How Cats Always Fall on their Feet

By Danielle LaPaglia
Whenever cats fall, they are almost always able to orient themselves so that they land on their feet. They are able to do this because they have a very flexible spine and can rotate the front half of their body separately from the back half. First, the cat tucks in its front legs to rotate the front half of its body quickly. This works because it decreases its moment of inertia and causes angular velocity to increase. Then, the cat stretches out its front legs and tucks in its back legs so that the back half of its body can follow suit. The cat is then in position to land feet first on the ground. The conservation of angular momentum (L=Iω) allows the relationship between moment of inertia and angular velocity to be true. No external forces are acting on the cat when it is falling, therefore its momentum will be constant.
Cats can also land safely because it has been said that they do not have a deadly terminal velocity.
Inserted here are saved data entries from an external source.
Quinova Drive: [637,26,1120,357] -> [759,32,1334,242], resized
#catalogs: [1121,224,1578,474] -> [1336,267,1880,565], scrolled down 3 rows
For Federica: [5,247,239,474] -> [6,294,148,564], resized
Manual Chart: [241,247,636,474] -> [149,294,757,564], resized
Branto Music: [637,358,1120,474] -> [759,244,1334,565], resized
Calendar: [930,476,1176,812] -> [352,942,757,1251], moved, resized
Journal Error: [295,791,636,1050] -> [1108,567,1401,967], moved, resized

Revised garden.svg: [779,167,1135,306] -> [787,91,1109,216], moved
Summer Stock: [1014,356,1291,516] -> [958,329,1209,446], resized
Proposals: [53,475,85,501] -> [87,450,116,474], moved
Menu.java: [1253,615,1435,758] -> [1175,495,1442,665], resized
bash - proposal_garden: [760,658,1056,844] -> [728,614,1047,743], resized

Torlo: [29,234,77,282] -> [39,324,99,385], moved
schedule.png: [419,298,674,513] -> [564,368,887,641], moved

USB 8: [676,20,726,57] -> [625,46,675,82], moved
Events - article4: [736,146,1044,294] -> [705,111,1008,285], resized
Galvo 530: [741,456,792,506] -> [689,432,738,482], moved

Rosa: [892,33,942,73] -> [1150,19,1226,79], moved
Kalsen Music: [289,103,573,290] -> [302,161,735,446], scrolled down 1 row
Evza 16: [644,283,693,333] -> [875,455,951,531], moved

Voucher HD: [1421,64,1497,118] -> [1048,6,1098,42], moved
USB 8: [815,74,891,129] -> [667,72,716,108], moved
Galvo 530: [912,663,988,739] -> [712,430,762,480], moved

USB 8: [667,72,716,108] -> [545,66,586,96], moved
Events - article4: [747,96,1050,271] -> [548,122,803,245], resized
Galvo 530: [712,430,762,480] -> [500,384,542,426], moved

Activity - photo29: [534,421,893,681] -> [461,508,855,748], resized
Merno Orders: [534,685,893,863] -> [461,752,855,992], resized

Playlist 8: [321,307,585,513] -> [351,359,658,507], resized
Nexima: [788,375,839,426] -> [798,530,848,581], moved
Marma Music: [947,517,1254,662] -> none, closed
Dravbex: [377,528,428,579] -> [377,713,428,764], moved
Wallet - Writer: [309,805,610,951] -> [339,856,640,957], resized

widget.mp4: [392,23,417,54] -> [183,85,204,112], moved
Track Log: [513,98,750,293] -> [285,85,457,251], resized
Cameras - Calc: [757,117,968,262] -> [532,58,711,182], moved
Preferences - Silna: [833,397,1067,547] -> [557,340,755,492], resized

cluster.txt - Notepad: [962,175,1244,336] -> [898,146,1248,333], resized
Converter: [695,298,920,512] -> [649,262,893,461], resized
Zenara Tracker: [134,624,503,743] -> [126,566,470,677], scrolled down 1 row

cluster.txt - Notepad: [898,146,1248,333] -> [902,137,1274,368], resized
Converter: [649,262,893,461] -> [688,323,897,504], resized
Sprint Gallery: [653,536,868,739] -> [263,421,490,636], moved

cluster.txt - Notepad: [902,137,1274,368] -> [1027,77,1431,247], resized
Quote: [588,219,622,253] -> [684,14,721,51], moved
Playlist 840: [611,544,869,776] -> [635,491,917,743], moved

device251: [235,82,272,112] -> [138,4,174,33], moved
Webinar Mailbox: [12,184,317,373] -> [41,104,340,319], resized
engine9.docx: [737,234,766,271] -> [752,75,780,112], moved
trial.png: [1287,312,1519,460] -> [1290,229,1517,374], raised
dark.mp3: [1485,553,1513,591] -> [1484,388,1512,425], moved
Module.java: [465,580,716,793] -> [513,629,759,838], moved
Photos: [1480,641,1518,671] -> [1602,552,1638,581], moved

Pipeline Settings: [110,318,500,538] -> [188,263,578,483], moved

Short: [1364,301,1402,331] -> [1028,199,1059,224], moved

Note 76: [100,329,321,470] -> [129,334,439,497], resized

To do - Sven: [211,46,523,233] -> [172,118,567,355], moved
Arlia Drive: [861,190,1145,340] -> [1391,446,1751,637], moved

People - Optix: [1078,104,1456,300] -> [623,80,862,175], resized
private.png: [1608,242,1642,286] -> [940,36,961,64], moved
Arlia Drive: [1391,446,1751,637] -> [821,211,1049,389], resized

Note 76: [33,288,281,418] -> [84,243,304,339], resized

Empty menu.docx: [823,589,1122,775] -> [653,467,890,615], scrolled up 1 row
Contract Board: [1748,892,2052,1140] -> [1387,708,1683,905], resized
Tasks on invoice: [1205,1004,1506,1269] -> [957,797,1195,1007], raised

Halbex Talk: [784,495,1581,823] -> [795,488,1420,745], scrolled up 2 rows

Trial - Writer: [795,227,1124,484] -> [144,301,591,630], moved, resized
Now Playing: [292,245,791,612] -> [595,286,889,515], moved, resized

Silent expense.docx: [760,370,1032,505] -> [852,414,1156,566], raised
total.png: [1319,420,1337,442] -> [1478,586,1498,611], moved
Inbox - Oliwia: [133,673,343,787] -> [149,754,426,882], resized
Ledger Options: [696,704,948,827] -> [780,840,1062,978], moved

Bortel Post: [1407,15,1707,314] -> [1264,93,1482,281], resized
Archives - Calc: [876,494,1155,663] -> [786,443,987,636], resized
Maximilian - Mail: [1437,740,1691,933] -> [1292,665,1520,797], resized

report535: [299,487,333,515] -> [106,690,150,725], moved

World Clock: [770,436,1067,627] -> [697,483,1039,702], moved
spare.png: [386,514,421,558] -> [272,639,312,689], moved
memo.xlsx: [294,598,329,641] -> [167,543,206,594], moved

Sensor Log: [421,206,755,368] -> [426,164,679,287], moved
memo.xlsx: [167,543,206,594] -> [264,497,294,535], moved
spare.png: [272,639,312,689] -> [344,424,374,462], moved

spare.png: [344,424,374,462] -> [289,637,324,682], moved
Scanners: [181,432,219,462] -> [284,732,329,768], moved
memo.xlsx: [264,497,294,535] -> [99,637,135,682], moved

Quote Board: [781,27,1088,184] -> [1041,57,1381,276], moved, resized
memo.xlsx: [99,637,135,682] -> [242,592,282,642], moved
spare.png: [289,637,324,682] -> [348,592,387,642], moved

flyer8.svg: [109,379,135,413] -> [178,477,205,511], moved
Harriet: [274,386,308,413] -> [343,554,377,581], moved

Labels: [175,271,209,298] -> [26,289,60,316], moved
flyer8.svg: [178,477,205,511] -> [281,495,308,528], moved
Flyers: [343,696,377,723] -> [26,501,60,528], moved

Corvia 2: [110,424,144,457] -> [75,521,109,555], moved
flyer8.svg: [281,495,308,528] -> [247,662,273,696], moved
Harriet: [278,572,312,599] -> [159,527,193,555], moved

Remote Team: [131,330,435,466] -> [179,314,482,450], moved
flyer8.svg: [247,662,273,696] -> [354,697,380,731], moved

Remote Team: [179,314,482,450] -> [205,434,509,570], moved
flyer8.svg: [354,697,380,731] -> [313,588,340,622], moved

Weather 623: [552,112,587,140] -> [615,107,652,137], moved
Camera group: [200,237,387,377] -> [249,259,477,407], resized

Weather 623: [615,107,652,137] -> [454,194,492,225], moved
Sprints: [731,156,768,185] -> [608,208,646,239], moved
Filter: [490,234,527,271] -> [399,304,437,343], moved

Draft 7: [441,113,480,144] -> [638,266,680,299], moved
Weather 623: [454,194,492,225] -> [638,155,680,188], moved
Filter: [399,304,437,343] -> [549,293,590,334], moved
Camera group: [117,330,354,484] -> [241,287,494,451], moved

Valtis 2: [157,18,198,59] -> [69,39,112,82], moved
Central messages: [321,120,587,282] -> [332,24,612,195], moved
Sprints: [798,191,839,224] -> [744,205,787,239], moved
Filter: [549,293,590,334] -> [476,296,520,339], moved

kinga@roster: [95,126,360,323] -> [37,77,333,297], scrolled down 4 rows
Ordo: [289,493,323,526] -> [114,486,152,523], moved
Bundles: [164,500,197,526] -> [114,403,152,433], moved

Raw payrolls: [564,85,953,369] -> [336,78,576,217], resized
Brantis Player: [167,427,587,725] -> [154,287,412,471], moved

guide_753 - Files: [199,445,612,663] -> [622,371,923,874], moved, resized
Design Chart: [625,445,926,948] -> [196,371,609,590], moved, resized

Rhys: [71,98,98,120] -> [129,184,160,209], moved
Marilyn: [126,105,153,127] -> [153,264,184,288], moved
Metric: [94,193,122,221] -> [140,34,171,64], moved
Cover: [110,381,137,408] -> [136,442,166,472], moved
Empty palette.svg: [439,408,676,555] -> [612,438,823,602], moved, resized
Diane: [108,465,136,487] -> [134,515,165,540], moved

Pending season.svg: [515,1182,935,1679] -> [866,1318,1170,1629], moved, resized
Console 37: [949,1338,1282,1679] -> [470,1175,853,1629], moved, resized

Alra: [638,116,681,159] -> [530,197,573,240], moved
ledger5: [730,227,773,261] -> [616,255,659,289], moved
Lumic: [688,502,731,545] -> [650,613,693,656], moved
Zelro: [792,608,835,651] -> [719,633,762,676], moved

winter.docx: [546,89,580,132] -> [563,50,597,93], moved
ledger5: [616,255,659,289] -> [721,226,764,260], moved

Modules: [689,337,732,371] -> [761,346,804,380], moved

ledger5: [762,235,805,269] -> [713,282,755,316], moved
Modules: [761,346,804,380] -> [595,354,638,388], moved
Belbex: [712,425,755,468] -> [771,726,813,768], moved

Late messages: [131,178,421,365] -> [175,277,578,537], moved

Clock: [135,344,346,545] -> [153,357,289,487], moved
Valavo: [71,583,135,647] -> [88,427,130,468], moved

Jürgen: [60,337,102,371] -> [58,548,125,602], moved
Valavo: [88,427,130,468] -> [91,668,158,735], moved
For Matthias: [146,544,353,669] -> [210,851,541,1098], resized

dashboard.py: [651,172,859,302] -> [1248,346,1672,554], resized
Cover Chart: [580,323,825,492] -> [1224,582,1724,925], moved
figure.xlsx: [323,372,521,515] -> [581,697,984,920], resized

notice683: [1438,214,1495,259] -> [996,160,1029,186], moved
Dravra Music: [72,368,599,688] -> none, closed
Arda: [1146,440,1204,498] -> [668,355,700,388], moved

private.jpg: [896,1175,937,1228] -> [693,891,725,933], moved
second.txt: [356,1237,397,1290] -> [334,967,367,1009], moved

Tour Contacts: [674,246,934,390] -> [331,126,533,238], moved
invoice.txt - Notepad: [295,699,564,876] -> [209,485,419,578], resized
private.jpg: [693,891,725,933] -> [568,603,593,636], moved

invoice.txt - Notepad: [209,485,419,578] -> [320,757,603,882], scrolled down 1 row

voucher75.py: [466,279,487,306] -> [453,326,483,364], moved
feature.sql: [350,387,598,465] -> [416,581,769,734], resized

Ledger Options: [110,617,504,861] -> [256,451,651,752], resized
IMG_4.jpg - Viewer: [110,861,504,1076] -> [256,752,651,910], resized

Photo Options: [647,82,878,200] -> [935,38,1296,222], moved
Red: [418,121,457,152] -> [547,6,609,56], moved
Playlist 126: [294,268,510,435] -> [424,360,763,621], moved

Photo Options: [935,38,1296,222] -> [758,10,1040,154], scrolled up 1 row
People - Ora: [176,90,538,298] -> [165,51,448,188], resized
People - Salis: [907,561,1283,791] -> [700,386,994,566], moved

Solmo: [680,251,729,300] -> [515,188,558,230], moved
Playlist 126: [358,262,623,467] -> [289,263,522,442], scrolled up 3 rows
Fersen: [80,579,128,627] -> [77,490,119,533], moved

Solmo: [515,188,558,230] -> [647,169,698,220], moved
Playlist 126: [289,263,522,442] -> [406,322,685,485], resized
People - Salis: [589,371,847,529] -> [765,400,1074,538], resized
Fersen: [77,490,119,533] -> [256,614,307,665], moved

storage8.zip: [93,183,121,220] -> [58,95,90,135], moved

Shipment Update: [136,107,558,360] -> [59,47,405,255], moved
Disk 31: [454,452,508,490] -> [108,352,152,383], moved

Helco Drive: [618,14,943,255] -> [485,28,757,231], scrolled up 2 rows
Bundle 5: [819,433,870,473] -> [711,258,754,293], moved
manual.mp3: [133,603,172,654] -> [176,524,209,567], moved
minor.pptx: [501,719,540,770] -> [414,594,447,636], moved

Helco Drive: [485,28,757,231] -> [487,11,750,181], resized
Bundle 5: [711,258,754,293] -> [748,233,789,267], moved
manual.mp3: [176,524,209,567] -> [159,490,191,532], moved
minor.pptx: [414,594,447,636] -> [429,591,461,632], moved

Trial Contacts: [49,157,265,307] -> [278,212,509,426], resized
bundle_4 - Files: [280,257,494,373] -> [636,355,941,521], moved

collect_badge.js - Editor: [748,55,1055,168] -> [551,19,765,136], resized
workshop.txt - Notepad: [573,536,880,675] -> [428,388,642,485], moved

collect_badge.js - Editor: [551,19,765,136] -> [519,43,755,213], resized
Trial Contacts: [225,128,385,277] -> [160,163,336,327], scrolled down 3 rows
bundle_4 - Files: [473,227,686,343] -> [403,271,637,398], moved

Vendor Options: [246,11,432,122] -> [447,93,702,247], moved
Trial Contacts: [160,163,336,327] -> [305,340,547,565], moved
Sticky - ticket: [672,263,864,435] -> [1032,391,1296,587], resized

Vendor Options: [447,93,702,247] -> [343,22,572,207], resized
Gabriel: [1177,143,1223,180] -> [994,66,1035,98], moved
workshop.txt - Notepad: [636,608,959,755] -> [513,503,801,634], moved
To figure out what the terminal velocity of a cat is, all the forces acting on the cat must be equal to zero.

m=4.5 kg
r=.125 m

Fd= ½ Cd ρ A v2
mg=½ Cd ρ A vmax2
(4.5 kg)(9.8 m/s2)=1/2 (0.4)(π*(.125m)2)(1.2754 kg/m3)(v2)
v=60 m/s

The moment of inertia of a cat with its legs extended would be (assumed to be a cylinder):
I=1/2(4.5 kg)(.0625m)2
I=.0087 kg m/s

As opposed to having it’s legs tucked in (r increases):
I=1/2(4.5 kg)(.125 m)2
I=.035 kg m/s

This shows how if angular momentum is kept constant, this change in moment of inertia can have a big effect on angular speed.